September 18th, 2011 by Natalie Bernabe · 1 Comment · 1 Diagramming Difference

Thank you all for taking the time out of your busy schedules to come here today. I’m sure you’ve heard of the phrase,” A picture is worth a thousand words.” The essence of film is embodied by this phrase since it is the collaboration of motion pictures.  The components that make up film have to tie in with one another; may it be the director to the portrayal of the scene, the actor to the camera, and all the other players that make a film worthwhile. Literature is a medium that uses words to depict different emotions and characters that would otherwise lay flat. These two mediums both have a number of similarities and differences that make it justifiable to have a film club here at Queens College.

■ **Your assignment**:
Copy word for word the part of the speech on film and literature that begins at "September 18th, 2011" and ends after "at Queens College.". The data comes from a separate source.

■ **Data extracts**:
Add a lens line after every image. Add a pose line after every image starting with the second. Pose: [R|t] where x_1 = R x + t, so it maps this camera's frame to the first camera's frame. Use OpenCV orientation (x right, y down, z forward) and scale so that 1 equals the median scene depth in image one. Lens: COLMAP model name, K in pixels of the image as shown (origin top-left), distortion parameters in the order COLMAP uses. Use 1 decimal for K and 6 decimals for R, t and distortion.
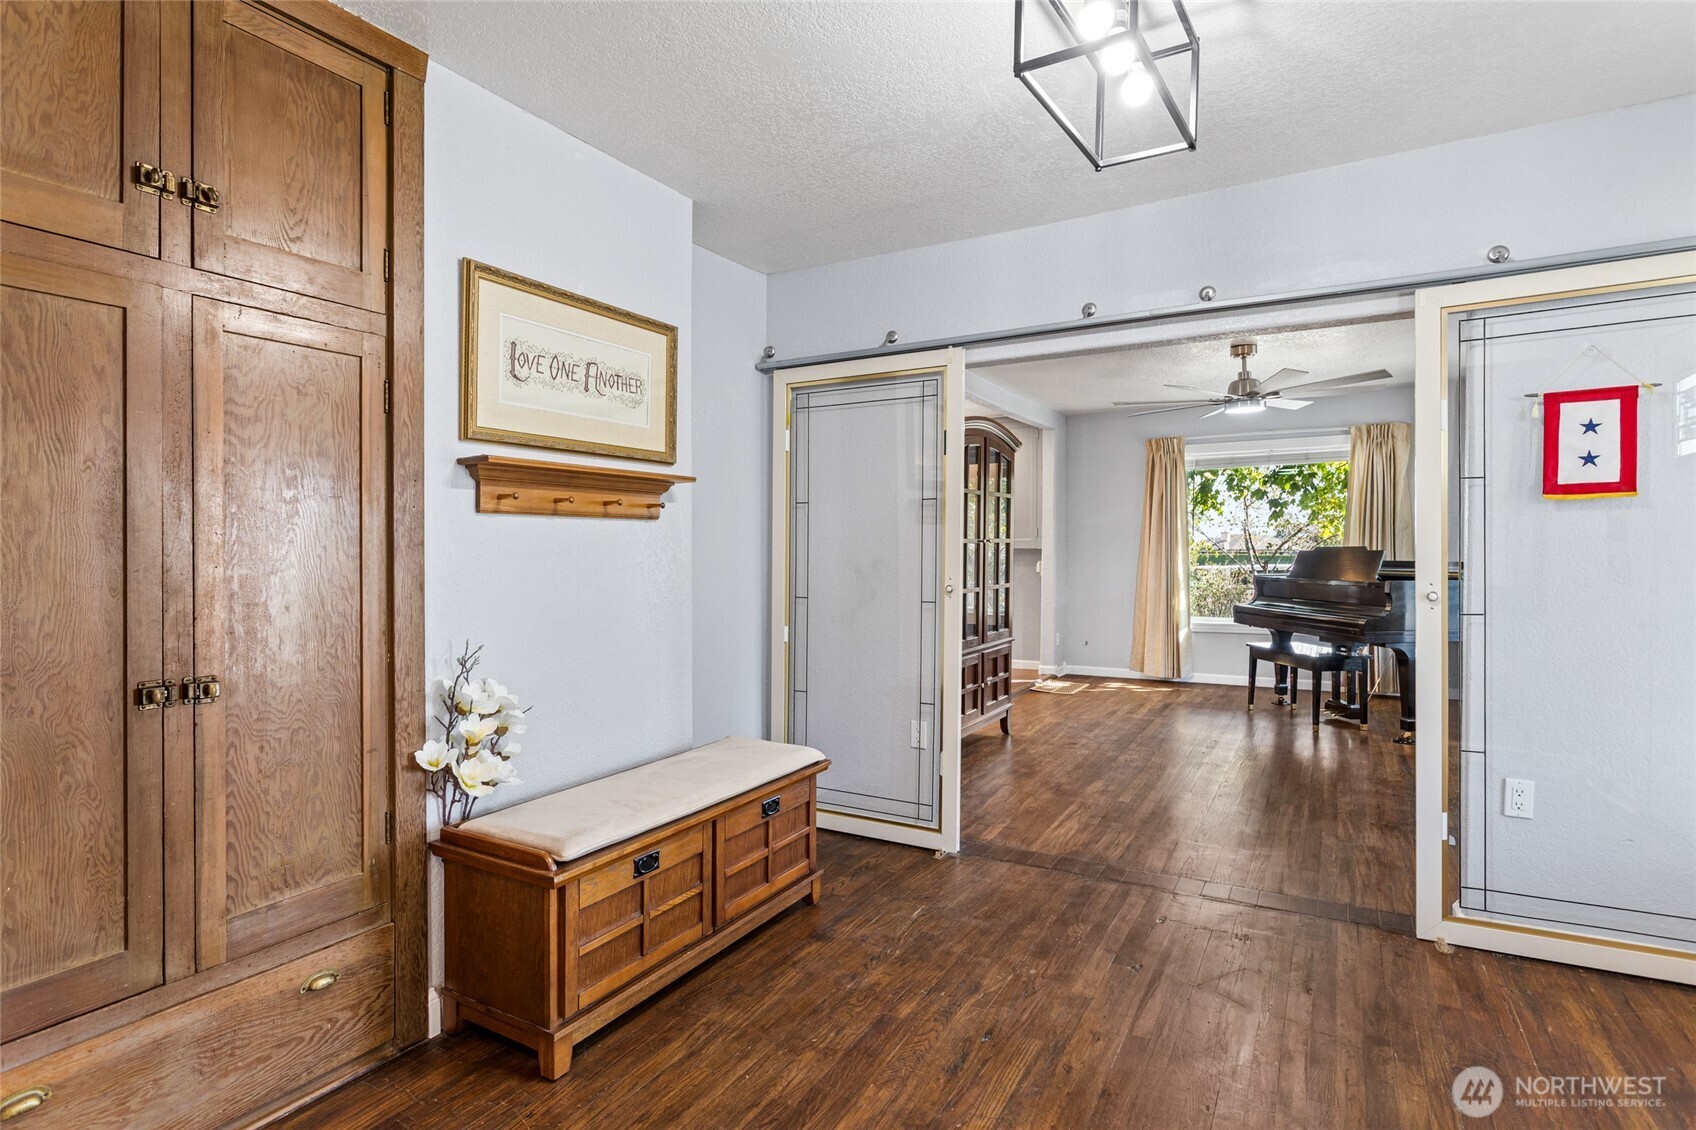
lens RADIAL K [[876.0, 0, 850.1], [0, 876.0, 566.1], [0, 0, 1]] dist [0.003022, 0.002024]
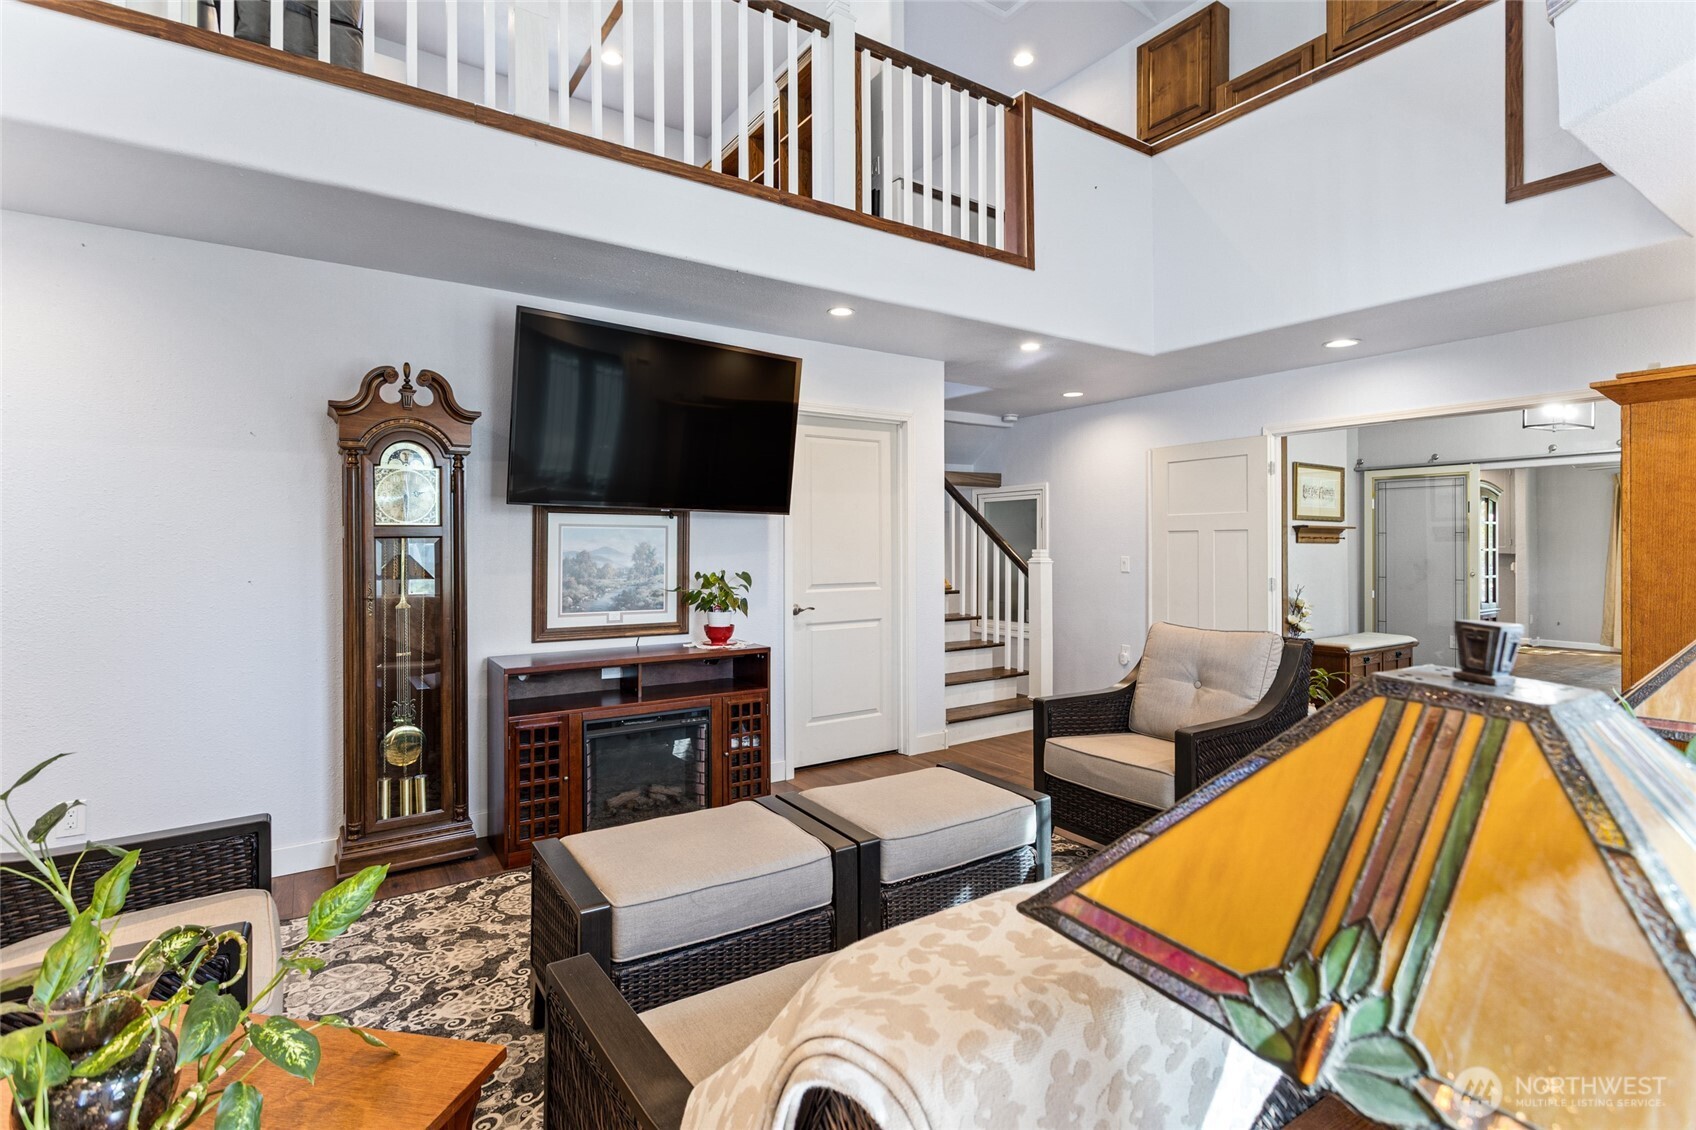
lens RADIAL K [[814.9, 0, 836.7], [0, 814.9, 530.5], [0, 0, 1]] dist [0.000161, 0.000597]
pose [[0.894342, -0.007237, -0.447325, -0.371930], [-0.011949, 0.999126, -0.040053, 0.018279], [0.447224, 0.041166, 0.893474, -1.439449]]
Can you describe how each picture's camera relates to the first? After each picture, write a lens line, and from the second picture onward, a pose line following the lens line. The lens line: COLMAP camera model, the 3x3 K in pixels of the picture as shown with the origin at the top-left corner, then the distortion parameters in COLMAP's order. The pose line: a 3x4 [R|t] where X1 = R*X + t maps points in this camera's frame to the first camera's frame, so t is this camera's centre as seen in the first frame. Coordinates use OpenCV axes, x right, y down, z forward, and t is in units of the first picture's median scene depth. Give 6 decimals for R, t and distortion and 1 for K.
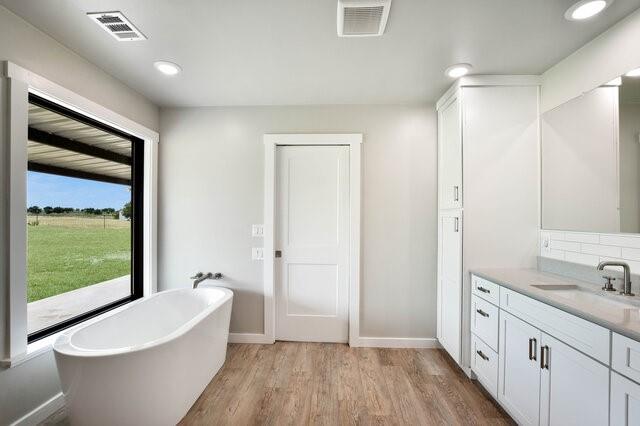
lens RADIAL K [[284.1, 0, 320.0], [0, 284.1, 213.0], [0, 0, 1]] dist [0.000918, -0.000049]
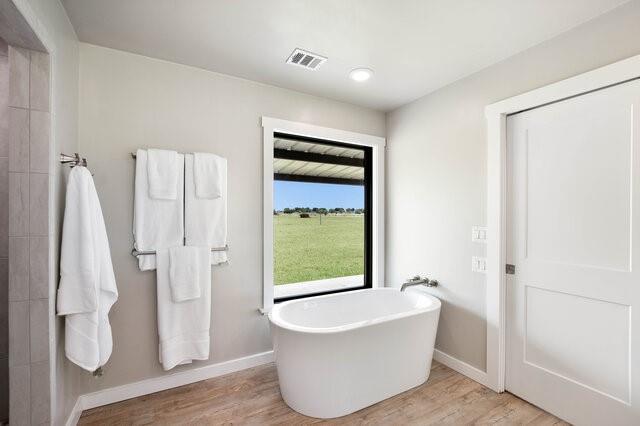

■ **Result of this exercise**:
September 18th, 2011 by Natalie Bernabe · 1 Comment · 1 Diagramming Difference

Thank you all for taking the time out of your busy schedules to come here today. I’m sure you’ve heard of the phrase,” A picture is worth a thousand words.” The essence of film is embodied by this phrase since it is the collaboration of motion pictures.  The components that make up film have to tie in with one another; may it be the director to the portrayal of the scene, the actor to the camera, and all the other players that make a film worthwhile. Literature is a medium that uses words to depict different emotions and characters that would otherwise lay flat. These two mediums both have a number of similarities and differences that make it justifiable to have a film club here at Queens College.